Donald Williams, 62, from Buckley, was crushed while attaching a fertiliser spreader to a tractor at the Broughton plant in Flintshire in November 2011.
Mold Crown Court was told Airbus must also pay £58,891 in costs after admitting a health and safety breach.
Afterwards, Sheila Williams said the fine and bad publicity did not "amount to much in exchange for a man's life."
Mr Williams's inquest, which returned a misadventure verdict in 2013, heard colleague Stephen Shone entered the tractor cab and switched on the engine while Mr Williams stood behind the rear nearside wheel.
He pulled the lever to activate the system and raise the hopper then heard Mr Williams shout so pushed the lever back and saw his colleague trapped.
Mr Williams suffered a fractured skull and was taken to the Countess of Chester Hospital where he died.
The court heard that Mr Williams and other colleagues did not normally operate the vehicles but had been asked to do so when the accident happened.
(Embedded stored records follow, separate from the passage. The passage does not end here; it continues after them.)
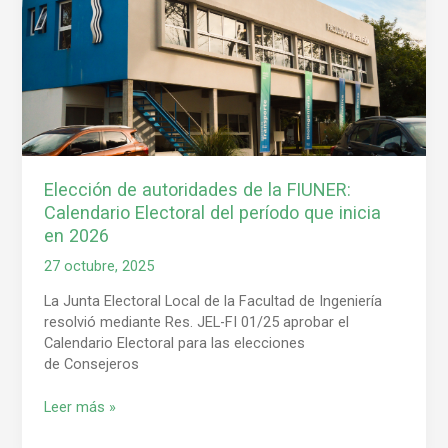
de
la
FIUNER:
Calendario
Electoral
del
período
que
inicia
Elección de autoridades de la FIUNER:
en
Calendario Electoral del período que inicia
2026
en 2026
27 octubre, 2025
La Junta Electoral Local de la Facultad de Ingeniería
resolvió mediante Res. JEL-FI 01/25 aprobar el
Calendario Electoral para las elecciones
de Consejeros
Leer más »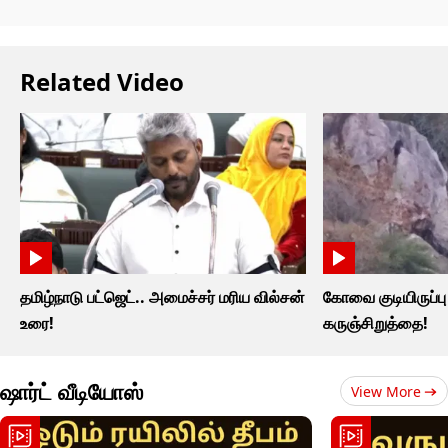
Related Video
தமிழ்நாடு பட்ஜெட்.. அமைச்சர் மரிய வில்சன்
கோவை குடியிருப்பு ப
உரை!
கருஞ்சிறுத்தை!
ஷார்ட் வீடியோஸ்
View More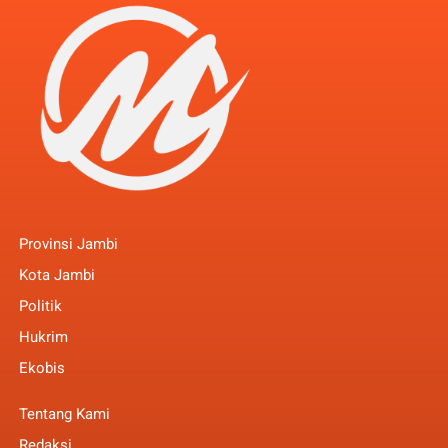
Provinsi Jambi
Kota Jambi
Politik
Hukrim
Ekobis
Tentang Kami
Redaksi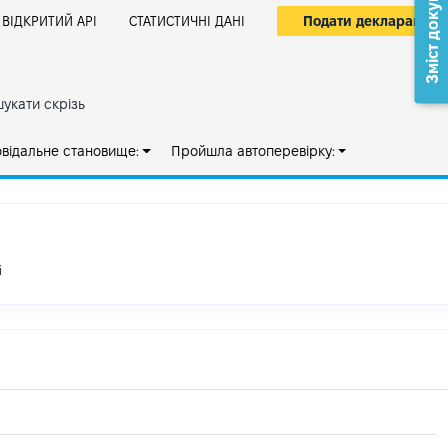
Зміст документа
Подати декларацію
ВІДКРИТИЙ АРІ
СТАТИСТИЧНІ ДАНІ
укати скрізь
овідальне становище:
Пройшла автоперевірку:
і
Prosecutor Simon Parrington told the court that accident was "entirely avoidable".
There had been no training given to Mr Williams and other maintenance workers, there was no manual available for the tractor and the task of fitting implements to tractors had not been subject to a risk assessment.
Airbus pleaded guilty to failing to ensure the health and safety of an employee.
Health and Safety Executive inspector Barbara Francis said: "He had been allowed to position himself in a dangerous area between the tractor and the spreader carrying out a job that had not been planned properly in advance."
Defending barrister Richard Matthews QC said Airbus was a world leader in health and safety but tragically the work of maintaining non-aircraft building items had at that time been outside the main works operation.
The head of the Broughton plant, Paul McKinlay, said Mr Williams was a dedicated, well-liked and highly respected member of the Airbus team and he wished to extend "heartfelt condolences" to the family.
Mrs Williams added: "Losing Donny has created a cavernous hole in my life which is just impossible to fill. No-one expects to go to work and not return home again and this should never happen.
"I am un-convinced that the current punishment is a sufficient deterrent for companies."